I couldn’t help but wonder what the iPad hype machine is going to mean for OS X in the long wrong. Sure, OS X is the development environment for the iPhoneOS, but is there enough *there* with the mobile OS to make it the de facto environment of choice for folks like me?

As it is now, iPhone OS does a whole lot of things OS X does not–platform-wide UI support for multi-touch is just the beginning of the list. Still, it seems Apple has gone to great lengths not to cannibalize desktop PC sales, if not overtly saying so. No, iPad is not a desktop replacement, yet.  For starters, it synchronizes with iTunes, meaning that it doesn’t actually run iTunes, so its calendaring and music apps are still very mobile in nature. I also wonder if the lack of a user-facing camera was a design scheme to keep the iPad out of the desktop space, as opposed to a financial consideration to keep down manufacturing costs.

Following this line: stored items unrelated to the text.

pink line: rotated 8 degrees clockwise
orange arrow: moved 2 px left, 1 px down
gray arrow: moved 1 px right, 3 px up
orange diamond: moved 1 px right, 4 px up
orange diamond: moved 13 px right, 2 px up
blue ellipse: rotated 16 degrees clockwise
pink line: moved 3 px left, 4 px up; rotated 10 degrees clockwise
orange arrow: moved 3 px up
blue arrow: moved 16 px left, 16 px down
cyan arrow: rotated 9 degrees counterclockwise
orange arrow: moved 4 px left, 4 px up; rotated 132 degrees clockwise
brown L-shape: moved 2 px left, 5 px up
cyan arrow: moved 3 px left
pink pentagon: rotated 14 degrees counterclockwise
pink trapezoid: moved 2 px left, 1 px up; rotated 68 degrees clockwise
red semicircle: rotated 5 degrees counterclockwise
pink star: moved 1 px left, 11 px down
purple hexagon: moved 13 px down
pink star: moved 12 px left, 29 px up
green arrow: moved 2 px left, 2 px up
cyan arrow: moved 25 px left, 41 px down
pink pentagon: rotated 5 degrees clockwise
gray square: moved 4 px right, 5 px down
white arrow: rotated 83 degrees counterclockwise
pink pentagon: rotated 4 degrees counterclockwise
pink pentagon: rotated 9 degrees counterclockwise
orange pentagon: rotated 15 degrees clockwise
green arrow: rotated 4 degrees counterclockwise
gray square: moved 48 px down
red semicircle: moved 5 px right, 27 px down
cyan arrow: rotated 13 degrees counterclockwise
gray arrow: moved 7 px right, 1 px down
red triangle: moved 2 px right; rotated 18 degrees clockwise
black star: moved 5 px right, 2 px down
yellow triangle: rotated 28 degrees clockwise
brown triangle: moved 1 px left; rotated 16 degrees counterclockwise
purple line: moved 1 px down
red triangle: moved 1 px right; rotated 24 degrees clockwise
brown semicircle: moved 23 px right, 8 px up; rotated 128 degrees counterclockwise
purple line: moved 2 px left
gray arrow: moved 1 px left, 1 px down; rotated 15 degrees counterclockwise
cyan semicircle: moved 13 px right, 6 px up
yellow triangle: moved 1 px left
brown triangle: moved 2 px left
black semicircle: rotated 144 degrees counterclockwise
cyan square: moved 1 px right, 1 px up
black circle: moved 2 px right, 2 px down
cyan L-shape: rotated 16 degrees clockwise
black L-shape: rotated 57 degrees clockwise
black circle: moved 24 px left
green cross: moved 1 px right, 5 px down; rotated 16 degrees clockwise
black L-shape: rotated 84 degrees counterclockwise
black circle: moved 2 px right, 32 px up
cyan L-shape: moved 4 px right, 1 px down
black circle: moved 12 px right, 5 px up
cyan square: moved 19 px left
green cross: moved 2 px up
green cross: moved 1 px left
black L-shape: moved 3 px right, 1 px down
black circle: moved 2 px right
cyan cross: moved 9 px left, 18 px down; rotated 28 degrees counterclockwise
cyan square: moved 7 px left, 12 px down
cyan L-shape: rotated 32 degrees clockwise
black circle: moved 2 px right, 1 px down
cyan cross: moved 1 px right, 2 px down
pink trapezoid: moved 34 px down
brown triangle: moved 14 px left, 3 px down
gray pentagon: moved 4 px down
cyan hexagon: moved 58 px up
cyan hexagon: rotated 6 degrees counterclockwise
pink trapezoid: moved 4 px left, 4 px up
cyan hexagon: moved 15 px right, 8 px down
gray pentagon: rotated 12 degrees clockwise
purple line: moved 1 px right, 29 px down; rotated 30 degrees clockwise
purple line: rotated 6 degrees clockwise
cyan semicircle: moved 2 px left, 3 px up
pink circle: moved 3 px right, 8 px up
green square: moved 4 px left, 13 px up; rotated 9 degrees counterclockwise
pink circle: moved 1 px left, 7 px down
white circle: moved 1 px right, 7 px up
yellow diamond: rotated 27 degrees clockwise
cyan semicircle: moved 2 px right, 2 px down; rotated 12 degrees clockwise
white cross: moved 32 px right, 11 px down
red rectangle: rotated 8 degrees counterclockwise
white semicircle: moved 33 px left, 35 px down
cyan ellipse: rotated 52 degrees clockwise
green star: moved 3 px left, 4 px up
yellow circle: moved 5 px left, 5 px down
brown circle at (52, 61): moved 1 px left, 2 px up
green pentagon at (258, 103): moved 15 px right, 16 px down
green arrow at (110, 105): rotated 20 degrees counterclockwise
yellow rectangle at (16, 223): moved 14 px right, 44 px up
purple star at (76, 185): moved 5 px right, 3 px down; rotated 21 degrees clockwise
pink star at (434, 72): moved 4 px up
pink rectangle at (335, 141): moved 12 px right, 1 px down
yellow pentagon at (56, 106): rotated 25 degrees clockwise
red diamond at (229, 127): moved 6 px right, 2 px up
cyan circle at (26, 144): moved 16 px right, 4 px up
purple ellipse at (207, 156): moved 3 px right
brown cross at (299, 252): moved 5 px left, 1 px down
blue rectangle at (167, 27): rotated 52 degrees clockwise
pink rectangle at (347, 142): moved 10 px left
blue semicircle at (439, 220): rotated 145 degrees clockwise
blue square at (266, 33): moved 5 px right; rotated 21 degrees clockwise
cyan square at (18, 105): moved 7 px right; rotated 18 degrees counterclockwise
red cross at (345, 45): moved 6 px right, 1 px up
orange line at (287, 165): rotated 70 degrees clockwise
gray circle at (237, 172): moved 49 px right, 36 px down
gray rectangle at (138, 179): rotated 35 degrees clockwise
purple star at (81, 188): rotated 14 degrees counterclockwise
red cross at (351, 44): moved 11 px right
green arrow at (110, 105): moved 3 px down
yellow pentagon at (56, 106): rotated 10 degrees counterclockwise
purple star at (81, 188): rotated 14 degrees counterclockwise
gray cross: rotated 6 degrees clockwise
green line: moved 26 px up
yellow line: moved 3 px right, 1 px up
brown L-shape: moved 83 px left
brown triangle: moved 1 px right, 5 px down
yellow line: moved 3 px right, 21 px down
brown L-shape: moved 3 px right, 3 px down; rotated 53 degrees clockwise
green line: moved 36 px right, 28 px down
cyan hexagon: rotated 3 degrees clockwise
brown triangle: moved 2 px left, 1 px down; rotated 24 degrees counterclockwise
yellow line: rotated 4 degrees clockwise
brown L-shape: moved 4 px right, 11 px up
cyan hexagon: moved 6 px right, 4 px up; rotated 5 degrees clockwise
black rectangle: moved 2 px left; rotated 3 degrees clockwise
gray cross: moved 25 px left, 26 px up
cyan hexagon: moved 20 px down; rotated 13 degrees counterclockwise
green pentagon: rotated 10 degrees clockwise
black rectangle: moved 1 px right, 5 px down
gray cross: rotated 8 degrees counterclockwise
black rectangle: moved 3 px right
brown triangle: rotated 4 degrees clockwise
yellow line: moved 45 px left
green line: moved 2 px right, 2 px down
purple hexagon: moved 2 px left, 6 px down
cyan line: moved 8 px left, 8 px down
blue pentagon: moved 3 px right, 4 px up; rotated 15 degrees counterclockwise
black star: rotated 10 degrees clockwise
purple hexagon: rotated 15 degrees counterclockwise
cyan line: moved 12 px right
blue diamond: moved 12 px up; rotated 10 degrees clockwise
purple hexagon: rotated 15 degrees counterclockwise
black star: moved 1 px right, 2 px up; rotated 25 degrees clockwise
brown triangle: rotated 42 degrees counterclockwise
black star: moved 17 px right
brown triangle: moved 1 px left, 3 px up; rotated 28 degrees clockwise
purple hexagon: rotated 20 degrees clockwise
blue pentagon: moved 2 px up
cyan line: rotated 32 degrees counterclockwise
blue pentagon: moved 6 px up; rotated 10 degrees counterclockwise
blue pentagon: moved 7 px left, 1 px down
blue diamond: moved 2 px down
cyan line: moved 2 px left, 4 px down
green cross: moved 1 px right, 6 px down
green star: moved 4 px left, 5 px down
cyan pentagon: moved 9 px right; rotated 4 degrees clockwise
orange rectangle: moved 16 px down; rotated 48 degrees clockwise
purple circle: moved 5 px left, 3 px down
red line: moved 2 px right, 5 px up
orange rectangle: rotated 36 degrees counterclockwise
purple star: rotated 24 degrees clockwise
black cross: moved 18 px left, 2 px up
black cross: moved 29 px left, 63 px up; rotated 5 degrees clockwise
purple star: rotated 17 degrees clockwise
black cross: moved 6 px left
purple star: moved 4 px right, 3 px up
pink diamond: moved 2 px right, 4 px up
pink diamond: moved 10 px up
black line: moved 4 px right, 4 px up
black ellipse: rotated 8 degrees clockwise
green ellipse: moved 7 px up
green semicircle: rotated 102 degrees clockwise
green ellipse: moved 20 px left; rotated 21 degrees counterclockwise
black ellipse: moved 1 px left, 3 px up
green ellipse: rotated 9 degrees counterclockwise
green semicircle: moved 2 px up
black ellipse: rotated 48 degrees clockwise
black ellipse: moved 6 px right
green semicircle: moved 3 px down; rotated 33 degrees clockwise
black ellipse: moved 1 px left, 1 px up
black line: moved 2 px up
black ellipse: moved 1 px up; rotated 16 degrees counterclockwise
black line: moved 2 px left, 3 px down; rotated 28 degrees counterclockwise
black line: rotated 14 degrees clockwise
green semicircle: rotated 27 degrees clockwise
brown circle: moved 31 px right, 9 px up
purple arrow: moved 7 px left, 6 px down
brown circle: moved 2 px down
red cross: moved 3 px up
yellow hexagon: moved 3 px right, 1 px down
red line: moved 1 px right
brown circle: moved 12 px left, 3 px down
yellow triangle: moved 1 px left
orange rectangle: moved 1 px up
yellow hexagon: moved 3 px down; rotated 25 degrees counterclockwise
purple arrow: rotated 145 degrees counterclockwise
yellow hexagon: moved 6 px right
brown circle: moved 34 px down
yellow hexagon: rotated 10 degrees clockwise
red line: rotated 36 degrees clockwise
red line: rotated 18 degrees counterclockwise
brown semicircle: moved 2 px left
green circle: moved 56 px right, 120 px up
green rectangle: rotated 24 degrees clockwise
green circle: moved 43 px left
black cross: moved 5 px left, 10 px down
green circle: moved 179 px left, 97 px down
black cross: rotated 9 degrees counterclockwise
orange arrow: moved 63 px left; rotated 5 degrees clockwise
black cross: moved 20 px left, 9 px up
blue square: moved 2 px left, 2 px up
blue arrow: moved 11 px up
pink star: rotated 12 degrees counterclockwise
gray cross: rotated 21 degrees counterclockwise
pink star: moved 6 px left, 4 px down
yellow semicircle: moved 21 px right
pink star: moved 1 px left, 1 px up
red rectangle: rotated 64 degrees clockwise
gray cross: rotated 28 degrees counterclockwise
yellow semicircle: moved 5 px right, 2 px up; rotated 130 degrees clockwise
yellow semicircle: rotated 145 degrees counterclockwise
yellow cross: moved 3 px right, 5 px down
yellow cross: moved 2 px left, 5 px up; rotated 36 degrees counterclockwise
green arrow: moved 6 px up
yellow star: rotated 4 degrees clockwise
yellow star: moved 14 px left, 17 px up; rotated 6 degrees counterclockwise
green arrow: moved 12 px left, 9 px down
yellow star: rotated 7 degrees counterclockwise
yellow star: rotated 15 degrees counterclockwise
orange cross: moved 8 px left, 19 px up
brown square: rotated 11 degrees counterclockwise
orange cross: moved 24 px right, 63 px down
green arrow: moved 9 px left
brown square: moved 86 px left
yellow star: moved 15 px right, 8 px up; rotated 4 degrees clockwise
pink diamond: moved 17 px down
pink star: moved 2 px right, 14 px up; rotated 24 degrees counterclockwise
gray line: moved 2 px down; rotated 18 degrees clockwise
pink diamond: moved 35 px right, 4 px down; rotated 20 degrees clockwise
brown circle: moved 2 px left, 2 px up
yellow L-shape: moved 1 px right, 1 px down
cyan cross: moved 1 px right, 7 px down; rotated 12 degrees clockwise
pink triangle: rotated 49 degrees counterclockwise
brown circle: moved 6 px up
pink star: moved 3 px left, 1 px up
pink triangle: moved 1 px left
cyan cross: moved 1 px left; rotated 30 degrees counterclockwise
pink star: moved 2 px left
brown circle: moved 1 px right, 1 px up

But the brushes app seems like an impressive utility with the potential to offset some productivity that’s normally reserved for the desktop.  And as I type this on a Macbook Pro, I realize that the iPad will never be suitable for video production, or for audio mixing. Even still, I can imagine great uses for multitouch in these kinds of apps.

Without the UI goodies, OS X shimmers less, and I believe it’s only a matter of time before touch-enabled desktop gear starts shipping from Cupertino.